* EXCERPT TO READ *
Captain Thomas GRAVES (d bef 5 Jan 1636), "ancient planter", of Virginia, is generally recognized to be the earliest GRAVES in America. He is identified as arriving in Virginia in October of 1608, coming from England in the ship "Mary and Margaret" with Captain Christopher Newport's second supply. (See http://www.gravesfa.org/gen169.htm
My interest in Thomas GRAVES primarily relates to his relationship with Katherine GRAVES and Captain William ROPER, of Accomack, who seems to have married a Katherine GRAVES about 1636. For many decades, most ROPER and GRAVES family historians have identified this Katherine GRAVES as a daughter of Captain Thomas GRAVES. It now appears to me from an examination of extant original records that both the GRAVES and ROPER families have been getting this WRONG for many decades.
This Post is intended to sketch out the primary evidence in support of an alternative construction of both the relationship of this Katherine GRAVES to Thomas GRAVES, as well as the various marriages of Captain Thomas GRAVES. Hopefully, this information will prove to be helpful to other GRAVES researchers studying the English origins of Captain Thomas GRAVES.
First, I want to explain that I have to date found no PRIMARY RECORDS which would tend to support the asserted ascription of Katherine GRAVES as Thomas GRAVES' daughter. To the contrary, I am able to find NO EVIDENCE that such a daughter was either born in America or transported to America UNLESS she is the unidentified wife of William ROPER shown in the Accomack records reading:
"1 Aug 1637 Whereas Lieftenante William Roper hath made it appeare unto this Courte that there is one hundred acres of Land due unto him Itt is thereupon thought fitt and soe ordered that the said land bee granted and confirmed unto the said Roper beinge due for the transportation of his wife and servante viz. William Sterlinge."

* PROBLEM TO SOLVE *
Edit the Thomas Graves passage by starting at "Captain Thomas GRAVES (d" and stopping after "for many decades.", replacing "Katherine" with "Catherine" throughout that span. The rows that come next are separate material and unrelated to the Thomas Graves passage.

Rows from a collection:

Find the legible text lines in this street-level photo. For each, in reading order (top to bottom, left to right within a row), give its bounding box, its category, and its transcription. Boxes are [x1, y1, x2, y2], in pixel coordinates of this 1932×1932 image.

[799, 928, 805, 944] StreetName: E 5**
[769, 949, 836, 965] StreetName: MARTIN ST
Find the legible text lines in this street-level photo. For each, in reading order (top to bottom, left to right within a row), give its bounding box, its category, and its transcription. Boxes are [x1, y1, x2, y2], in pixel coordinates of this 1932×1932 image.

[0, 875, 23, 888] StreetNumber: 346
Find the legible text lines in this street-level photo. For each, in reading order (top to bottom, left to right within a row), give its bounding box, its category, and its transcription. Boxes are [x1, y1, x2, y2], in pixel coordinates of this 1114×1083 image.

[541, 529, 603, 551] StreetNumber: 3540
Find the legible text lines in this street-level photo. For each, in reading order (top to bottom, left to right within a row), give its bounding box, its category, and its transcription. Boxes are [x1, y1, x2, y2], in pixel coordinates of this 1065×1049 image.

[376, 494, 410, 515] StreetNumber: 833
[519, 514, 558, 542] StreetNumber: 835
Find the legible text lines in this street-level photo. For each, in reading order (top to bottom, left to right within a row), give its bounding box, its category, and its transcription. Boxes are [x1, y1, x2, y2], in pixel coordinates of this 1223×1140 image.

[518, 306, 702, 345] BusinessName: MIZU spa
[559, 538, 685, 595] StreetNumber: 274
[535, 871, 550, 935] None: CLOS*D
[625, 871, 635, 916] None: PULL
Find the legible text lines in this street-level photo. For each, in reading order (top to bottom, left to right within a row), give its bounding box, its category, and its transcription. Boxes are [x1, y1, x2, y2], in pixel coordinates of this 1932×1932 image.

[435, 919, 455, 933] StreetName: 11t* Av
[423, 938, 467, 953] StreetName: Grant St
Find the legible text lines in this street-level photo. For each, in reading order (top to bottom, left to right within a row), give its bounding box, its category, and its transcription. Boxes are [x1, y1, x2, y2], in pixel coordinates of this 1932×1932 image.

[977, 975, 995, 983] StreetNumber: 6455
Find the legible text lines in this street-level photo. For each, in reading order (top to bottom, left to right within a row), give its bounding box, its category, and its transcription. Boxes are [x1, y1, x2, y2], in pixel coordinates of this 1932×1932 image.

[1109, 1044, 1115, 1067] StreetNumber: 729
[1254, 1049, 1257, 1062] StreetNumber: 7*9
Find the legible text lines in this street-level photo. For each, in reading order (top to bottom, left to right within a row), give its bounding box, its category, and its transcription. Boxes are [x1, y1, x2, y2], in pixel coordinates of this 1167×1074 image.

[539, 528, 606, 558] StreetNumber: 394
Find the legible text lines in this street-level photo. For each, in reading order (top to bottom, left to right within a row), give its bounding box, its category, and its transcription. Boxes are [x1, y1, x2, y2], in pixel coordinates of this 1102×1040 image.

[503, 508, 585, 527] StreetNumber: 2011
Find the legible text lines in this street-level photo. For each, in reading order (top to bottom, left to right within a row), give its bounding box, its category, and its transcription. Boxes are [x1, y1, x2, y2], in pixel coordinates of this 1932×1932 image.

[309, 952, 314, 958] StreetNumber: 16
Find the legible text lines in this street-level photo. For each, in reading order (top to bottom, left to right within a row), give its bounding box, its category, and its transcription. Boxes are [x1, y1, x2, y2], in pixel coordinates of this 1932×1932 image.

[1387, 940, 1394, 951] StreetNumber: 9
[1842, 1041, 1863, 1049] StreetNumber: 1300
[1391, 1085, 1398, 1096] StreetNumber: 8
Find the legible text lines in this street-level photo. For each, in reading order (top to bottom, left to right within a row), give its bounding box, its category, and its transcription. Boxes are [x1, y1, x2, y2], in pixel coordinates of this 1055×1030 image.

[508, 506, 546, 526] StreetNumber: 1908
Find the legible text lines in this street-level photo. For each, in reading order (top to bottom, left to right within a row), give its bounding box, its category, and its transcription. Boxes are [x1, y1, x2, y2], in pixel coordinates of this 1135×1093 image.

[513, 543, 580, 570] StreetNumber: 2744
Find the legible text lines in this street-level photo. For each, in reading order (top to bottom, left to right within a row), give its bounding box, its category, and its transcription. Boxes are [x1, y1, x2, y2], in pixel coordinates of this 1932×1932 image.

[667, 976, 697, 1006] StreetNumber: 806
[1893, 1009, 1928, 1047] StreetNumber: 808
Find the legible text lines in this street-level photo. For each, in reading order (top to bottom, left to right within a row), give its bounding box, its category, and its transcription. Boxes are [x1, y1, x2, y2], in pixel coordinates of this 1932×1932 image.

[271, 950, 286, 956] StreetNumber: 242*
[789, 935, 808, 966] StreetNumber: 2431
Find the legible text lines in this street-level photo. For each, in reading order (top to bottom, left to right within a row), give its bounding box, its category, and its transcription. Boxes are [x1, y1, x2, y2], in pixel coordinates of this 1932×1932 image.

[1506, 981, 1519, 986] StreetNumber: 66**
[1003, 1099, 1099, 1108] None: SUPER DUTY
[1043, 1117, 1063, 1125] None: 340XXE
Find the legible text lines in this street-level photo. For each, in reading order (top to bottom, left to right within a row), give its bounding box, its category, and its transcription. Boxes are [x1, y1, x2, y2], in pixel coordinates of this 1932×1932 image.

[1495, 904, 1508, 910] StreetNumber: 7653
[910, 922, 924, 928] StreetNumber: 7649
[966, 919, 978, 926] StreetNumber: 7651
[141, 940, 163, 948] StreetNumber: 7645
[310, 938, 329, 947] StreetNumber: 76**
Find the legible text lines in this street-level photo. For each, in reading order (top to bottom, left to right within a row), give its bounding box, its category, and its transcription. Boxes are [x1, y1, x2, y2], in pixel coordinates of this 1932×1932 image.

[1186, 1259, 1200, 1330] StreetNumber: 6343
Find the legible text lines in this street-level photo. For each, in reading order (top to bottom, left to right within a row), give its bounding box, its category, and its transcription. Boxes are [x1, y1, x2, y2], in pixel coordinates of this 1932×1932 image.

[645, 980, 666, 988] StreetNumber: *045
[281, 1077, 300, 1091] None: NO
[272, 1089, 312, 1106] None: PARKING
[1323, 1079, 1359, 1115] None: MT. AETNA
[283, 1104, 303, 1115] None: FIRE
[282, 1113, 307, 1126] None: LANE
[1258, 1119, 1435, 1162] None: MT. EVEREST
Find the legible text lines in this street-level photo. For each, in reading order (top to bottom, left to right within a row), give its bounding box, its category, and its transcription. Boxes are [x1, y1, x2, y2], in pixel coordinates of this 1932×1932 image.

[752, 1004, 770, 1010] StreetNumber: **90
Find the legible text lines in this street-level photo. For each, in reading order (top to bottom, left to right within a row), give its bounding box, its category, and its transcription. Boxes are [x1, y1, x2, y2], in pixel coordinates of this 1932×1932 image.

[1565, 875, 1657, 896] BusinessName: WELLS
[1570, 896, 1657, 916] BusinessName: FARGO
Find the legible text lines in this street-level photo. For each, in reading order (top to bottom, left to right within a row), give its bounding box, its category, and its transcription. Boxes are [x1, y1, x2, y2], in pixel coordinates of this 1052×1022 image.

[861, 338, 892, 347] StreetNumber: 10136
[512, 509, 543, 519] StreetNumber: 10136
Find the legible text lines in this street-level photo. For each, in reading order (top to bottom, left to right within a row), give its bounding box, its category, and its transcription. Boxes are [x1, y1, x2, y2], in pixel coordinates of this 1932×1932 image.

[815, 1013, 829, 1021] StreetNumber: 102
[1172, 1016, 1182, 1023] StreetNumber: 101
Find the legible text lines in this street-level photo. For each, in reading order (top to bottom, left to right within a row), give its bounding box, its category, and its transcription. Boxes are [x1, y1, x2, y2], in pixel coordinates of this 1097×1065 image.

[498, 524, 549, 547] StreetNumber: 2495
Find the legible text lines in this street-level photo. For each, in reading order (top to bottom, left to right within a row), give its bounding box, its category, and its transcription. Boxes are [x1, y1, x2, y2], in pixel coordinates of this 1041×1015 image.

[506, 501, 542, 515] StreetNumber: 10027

* FULL RESPONSE *
Captain Thomas GRAVES (d bef 5 Jan 1636), "ancient planter", of Virginia, is generally recognized to be the earliest GRAVES in America. He is identified as arriving in Virginia in October of 1608, coming from England in the ship "Mary and Margaret" with Captain Christopher Newport's second supply. (See http://www.gravesfa.org/gen169.htm
My interest in Thomas GRAVES primarily relates to his relationship with Catherine GRAVES and Captain William ROPER, of Accomack, who seems to have married a Catherine GRAVES about 1636. For many decades, most ROPER and GRAVES family historians have identified this Catherine GRAVES as a daughter of Captain Thomas GRAVES. It now appears to me from an examination of extant original records that both the GRAVES and ROPER families have been getting this WRONG for many decades.